As for the review itself? That’s pretty short. But, I think it does the trick. I had not yet become comfortable enough — in terms of style, general genre knowledge, etc. — to write some of the epic-length reviews I would later write. In many ways, I think shorter reviews like this might have more of an impact than the essay-length reviews I sometimes post.

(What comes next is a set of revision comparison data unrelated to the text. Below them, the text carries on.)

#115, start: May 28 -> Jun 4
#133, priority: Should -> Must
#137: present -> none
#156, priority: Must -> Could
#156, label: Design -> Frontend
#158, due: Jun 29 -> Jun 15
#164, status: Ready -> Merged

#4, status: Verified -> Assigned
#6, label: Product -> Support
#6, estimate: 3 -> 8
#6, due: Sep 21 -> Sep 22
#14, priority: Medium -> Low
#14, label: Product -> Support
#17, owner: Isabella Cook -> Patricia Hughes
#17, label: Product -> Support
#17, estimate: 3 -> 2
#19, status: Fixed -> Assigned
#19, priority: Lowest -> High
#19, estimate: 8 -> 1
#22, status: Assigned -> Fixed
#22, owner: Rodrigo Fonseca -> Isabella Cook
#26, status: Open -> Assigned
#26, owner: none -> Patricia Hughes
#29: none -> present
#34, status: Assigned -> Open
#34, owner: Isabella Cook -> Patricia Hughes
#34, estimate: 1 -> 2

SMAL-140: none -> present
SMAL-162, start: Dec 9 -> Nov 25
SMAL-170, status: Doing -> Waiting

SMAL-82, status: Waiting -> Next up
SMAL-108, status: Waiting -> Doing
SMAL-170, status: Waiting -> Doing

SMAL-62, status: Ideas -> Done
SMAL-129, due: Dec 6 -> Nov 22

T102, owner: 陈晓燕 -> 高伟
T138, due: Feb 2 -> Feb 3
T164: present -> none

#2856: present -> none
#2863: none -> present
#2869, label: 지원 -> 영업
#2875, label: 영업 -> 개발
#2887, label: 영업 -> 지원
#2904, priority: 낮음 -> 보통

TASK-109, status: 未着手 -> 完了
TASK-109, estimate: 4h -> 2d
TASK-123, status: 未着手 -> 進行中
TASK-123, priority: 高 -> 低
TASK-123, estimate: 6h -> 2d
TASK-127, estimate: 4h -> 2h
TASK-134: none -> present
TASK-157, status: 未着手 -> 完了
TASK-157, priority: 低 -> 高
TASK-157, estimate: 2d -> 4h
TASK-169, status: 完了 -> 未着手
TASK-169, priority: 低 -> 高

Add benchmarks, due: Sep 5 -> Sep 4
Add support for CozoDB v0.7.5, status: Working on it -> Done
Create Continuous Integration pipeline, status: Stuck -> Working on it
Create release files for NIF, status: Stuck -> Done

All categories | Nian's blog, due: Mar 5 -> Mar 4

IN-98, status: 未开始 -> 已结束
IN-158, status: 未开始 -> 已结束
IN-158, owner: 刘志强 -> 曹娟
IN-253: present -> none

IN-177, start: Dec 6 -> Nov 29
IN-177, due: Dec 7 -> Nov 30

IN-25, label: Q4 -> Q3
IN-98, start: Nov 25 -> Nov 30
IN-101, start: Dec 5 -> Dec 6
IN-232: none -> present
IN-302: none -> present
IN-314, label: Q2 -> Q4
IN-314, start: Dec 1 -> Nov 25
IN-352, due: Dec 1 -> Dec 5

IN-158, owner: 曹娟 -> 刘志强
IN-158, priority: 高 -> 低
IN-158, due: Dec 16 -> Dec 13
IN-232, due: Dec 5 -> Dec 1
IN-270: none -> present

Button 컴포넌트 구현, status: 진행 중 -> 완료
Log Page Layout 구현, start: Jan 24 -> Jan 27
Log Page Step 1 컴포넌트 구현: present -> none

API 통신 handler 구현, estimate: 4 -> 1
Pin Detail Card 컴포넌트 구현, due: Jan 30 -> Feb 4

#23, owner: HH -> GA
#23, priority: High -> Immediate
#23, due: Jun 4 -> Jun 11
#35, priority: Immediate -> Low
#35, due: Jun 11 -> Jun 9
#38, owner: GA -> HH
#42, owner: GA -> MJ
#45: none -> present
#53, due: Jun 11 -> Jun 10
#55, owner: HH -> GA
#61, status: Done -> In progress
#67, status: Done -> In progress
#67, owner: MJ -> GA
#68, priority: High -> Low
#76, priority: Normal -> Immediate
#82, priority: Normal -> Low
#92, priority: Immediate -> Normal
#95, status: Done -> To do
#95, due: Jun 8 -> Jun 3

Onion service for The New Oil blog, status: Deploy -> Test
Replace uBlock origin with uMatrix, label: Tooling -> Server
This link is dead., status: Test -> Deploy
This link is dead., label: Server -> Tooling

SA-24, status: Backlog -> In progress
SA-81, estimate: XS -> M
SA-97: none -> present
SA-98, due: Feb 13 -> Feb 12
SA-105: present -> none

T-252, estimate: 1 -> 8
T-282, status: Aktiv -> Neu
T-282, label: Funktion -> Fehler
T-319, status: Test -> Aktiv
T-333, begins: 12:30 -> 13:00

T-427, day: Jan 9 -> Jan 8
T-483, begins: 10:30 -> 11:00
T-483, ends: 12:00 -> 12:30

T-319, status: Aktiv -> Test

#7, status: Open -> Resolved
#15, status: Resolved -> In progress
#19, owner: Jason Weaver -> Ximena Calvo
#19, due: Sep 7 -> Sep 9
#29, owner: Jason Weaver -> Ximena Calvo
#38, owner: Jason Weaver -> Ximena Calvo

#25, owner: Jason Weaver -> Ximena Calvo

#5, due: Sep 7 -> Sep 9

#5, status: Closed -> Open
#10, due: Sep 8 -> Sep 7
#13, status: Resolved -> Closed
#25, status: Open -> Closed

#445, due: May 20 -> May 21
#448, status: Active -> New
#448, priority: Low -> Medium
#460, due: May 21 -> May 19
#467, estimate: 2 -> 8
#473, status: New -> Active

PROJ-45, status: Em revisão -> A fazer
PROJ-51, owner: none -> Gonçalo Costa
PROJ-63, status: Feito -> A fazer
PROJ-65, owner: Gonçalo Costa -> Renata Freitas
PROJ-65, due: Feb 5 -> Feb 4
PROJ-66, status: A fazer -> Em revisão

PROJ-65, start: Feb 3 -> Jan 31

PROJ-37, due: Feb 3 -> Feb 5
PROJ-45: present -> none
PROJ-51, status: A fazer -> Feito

I didn’t post the review originally with any intention of turning Civilian Reader into anything other than a venue for my then-infrequent interest in writing/talking about books I was reading. I had been reviewing non-fiction books, but mostly as academic writing practice — writing a short piece about each book I was reading for my PhD, allowing me to organize thoughts and get used to thinking more critically about the subject(s). Around the end of 2008/beginning of 2009, the balance shifted, and I would start writing far more for CR than my politics/non-fiction site, which I now rarely update (not that I’ve stopped reading non-fiction, I just don’t post my thoughts on the books anywhere near as frequently).
Will CR last another ten years? Well… We’ll see. But probably not, if I’m honest.
* That, I’m sure, is the technical term.